Btw, I once had a job where I had to work Sunday and I hated that…but it was not retail, so no commerce took place.
I’m sorry but I fail to see why its wrong to go to a movie on Sunday. I have done so with my family a number of times and I also work retail and that means I work on Sundays sometimes along with doing homework for college.
The problem, if there is/were one, is not with watching a movie on Sunday (or paying to do the same), but instead with exploiting others’ lack of rest on Sunday in order to secure one’s own. If someone really needs the income and an/or an employer insists on Sunday hours as part of the overall agreement, it’s alright for them to work on Sunday, but we should try to avoid contributing to that coercive dynamic if we can.
CCC 2187 Sanctifying Sundays and holy days requires a common effort. Every Christian should avoid making unnecessary demands on others that would hinder them from observing the Lord’s Day. Traditional activities (sport, restaurants, etc.), and social necessities (public services, etc.), require some people to work on Sundays, but everyone should still take care to set aside sufficient time for leisure. With temperance and charity the faithful will see to it that they avoid the excesses and violence sometimes associated with popular leisure activities. In spite of economic constraints, public authorities should ensure citizens a time intended for rest and divine worship. Employers have a similar obligation toward their employees.

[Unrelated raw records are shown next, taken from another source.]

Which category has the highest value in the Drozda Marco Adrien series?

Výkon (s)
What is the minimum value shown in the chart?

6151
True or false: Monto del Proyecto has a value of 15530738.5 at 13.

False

2188 In respecting religious liberty and the common good of all, Christians should seek recognition of Sundays and the Church’s holy days as legal holidays. They have to give everyone a public example of prayer, respect, and joy and defend their traditions as a precious contribution to the spiritual life of society. If a country’s legislation or other reasons require work on Sunday, the day should nevertheless be lived as the day of our deliverance which lets us share in this “festal gathering,” this “assembly of the firstborn who are enrolled in heaven.”

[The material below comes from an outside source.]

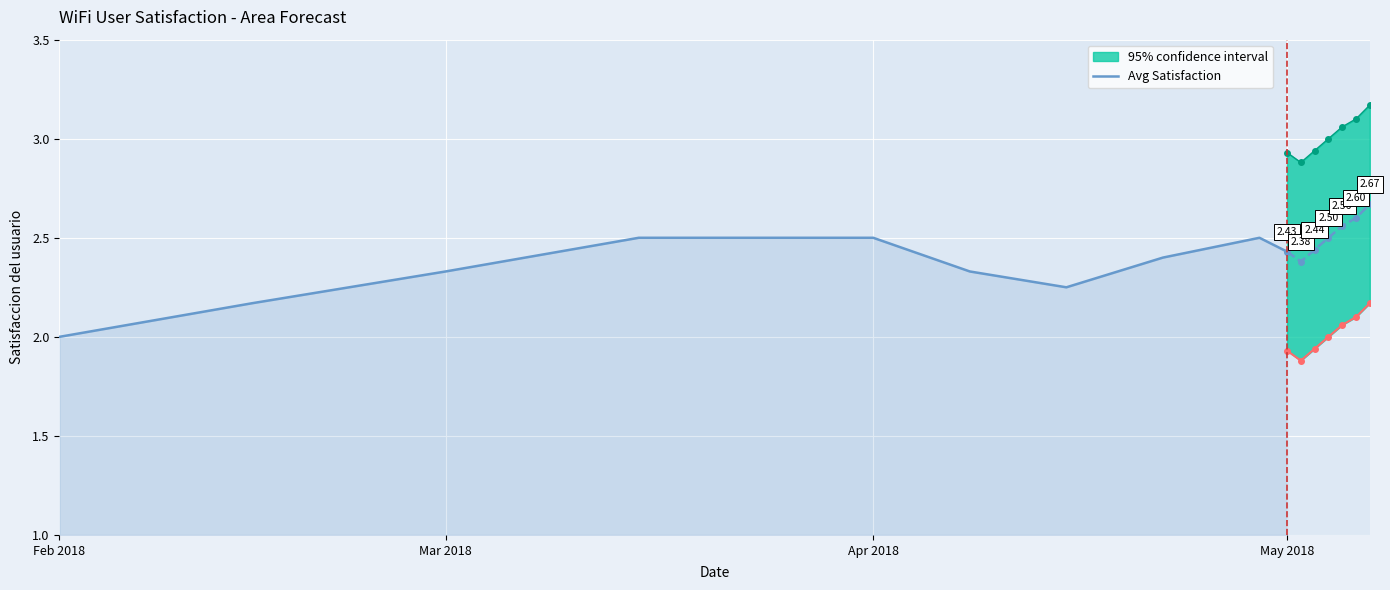

What is the maximum value shown in the chart?

2.5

So what the Church is telling us is that we can in fact make demands upon others for Sunday work if there is sufficiently good reason to, but that apart from that necessity we should avoid it. We should even go so far as to try to close down the normal grind of public life by enforcing Sundays as legal holidays. I think it perfectly reasonable to say this precludes the rationalization that “they’re going to be open for business anyway” - sure they will, if everyone is equally fatalistic, but the only reason they choose to open on Sundays is because they think demand will make it profitable, so if Christians really took Sunday seriously that demand would disappear.
Even with this default position of not demanding work on Sundays, though, the Church does vaguely gesture at certain forms of business that serve the Sunday rest of others - “Traditional activities (sport, restaurants, etc.)” - and here because the list is not exhaustive we are left to our own best judgment of what falls into that category. It seems reasonable to me to conclude that patronizing restaurants does not violate the general rule against placing demands on others, then neither would patronizing movie theaters or many other recreational/entertainment-oriented businesses.